Although the above examples illustrate the complexity of the problem, many appraisal cases involve business opportunities that could have been pursued by the Company but had not yet reached fruition at the time of the merger. To deal with these situations, the Delaware courts have developed the concepts of “undue speculation” and “operative reality”. According to the Delaware Supreme Court in Weinberger v. UOP, Inc., 457 A.2d 701, 713 (Del 1983), the intent of the statute is to exclude only “speculative elements of value that may arise from the ‘accomplishment or expectation’ of the merger.” It is a “very narrow exception to the valuation process designed to eliminate use of pro forma data and projections of a speculative nature relating to completion of a merger.” In contrast, the “operative reality” of a company includes all “future prospects” that are ‘known or knowable” at the time of the merger –whether or not they have been achieved. MRI Radiology Assocs., P.A. v. Kessler, 898 A.2d 290, 315 (Del. Ch. 2006). The value of such “future prospects” rightly belong to the dissenting shareholder who would have presumably shared in their exploitation and realization had he been allowed to continue as a long-term owner in the concern.
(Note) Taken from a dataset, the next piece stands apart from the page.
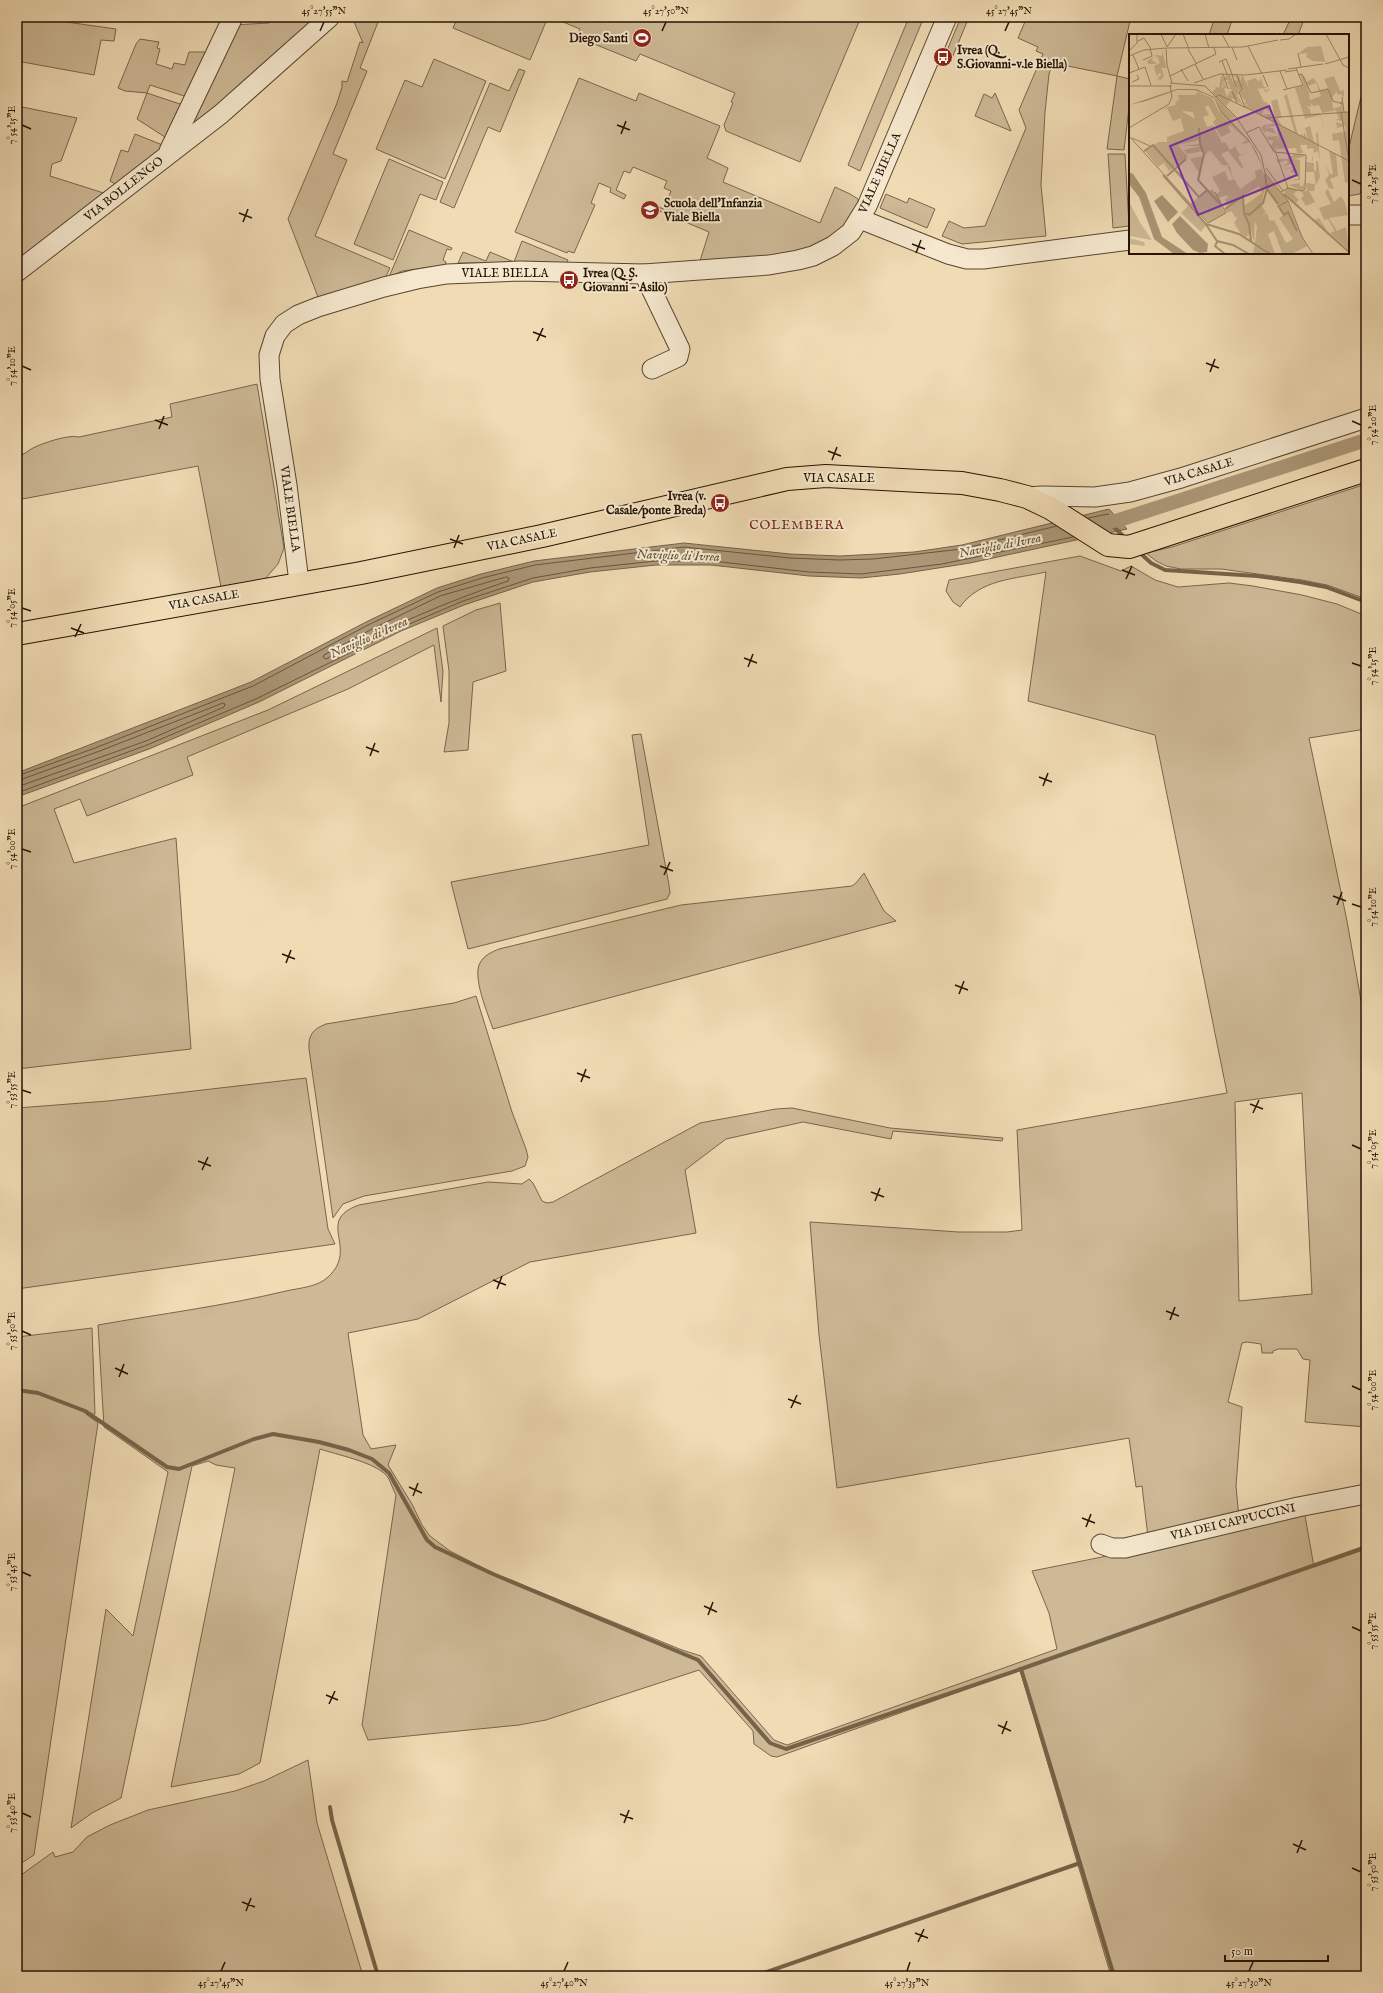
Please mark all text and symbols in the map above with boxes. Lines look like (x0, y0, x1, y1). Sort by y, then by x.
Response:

In light of these principles, so-called “synergies” should be a narrow, rarely invoked exclusion to going concern value. When the acquirer is an insider or an investment professional, one should be very suspicious about alleged claims of synergies that are only first identified post-closing to downgrade the valuation analysis. Most claims of synergy will likely be nothing more than the financial exploitation of known or knowable prospects — like the oil fields in the example above. In the case of strategic buyers — who are either vertically or horizontally related to the Company — claims of synergy may be real. However, many analysts and lawyers believe that in order for synergy claims to be credible in an appraisal proceeding, they must be opportunities that the Company could never have identified or implemented on its own and should be quantified and disclosed to shareholders before they vote on the merger.